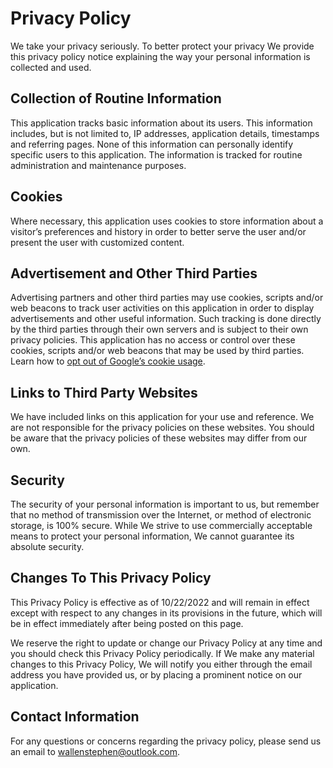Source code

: # Privacy Policy

We take your privacy seriously. To better protect your privacy We provide this privacy policy notice explaining the way your personal information is collected and used.


## Collection of Routine Information

This application tracks basic information about its users. This information includes, but is not limited to, IP addresses, application details, timestamps and referring pages. None of this information can personally identify specific users to this application. The information is tracked for routine administration and maintenance purposes.


## Cookies

Where necessary, this application uses cookies to store information about a visitor’s preferences and history in order to better serve the user and/or present the user with customized content.


## Advertisement and Other Third Parties

Advertising partners and other third parties may use cookies, scripts and/or web beacons to track user activities on this application in order to display advertisements and other useful information. Such tracking is done directly by the third parties through their own servers and is subject to their own privacy policies. This application has no access or control over these cookies, scripts and/or web beacons that may be used by third parties. Learn how to [opt out of Google’s cookie usage](http://www.google.com/privacy_ads.html).


## Links to Third Party Websites

We have included links on this application for your use and reference. We are not responsible for the privacy policies on these websites. You should be aware that the privacy policies of these websites may differ from our own.


## Security

The security of your personal information is important to us, but remember that no method of transmission over the Internet, or method of electronic storage, is 100% secure. While We strive to use commercially acceptable means to protect your personal information, We cannot guarantee its absolute security.


## Changes To This Privacy Policy

This Privacy Policy is effective as of 10/22/2022 and will remain in effect except with respect to any changes in its provisions in the future, which will be in effect immediately after being posted on this page.

We reserve the right to update or change our Privacy Policy at any time and you should check this Privacy Policy periodically. If We make any material changes to this Privacy Policy, We will notify you either through the email address you have provided us, or by placing a prominent notice on our application.


## Contact Information

For any questions or concerns regarding the privacy policy, please send us an email to wallenstephen@outlook.com.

Requirement:
Copy the text of each item above line for line, with no changes, and leave out the pictures.

Exercise response:
Source code

: # Privacy Policy

We take your privacy seriously. To better protect your privacy We provide this privacy policy notice explaining the way your personal information is collected and used.


## Collection of Routine Information

This application tracks basic information about its users. This information includes, but is not limited to, IP addresses, application details, timestamps and referring pages. None of this information can personally identify specific users to this application. The information is tracked for routine administration and maintenance purposes.


## Cookies

Where necessary, this application uses cookies to store information about a visitor’s preferences and history in order to better serve the user and/or present the user with customized content.


## Advertisement and Other Third Parties

Advertising partners and other third parties may use cookies, scripts and/or web beacons to track user activities on this application in order to display advertisements and other useful information. Such tracking is done directly by the third parties through their own servers and is subject to their own privacy policies. This application has no access or control over these cookies, scripts and/or web beacons that may be used by third parties. Learn how to [opt out of Google’s cookie usage](http://www.google.com/privacy_ads.html).


## Links to Third Party Websites

We have included links on this application for your use and reference. We are not responsible for the privacy policies on these websites. You should be aware that the privacy policies of these websites may differ from our own.


## Security

The security of your personal information is important to us, but remember that no method of transmission over the Internet, or method of electronic storage, is 100% secure. While We strive to use commercially acceptable means to protect your personal information, We cannot guarantee its absolute security.


## Changes To This Privacy Policy

This Privacy Policy is effective as of 10/22/2022 and will remain in effect except with respect to any changes in its provisions in the future, which will be in effect immediately after being posted on this page.

We reserve the right to update or change our Privacy Policy at any time and you should check this Privacy Policy periodically. If We make any material changes to this Privacy Policy, We will notify you either through the email address you have provided us, or by placing a prominent notice on our application.


## Contact Information

For any questions or concerns regarding the privacy policy, please send us an email to wallenstephen@outlook.com.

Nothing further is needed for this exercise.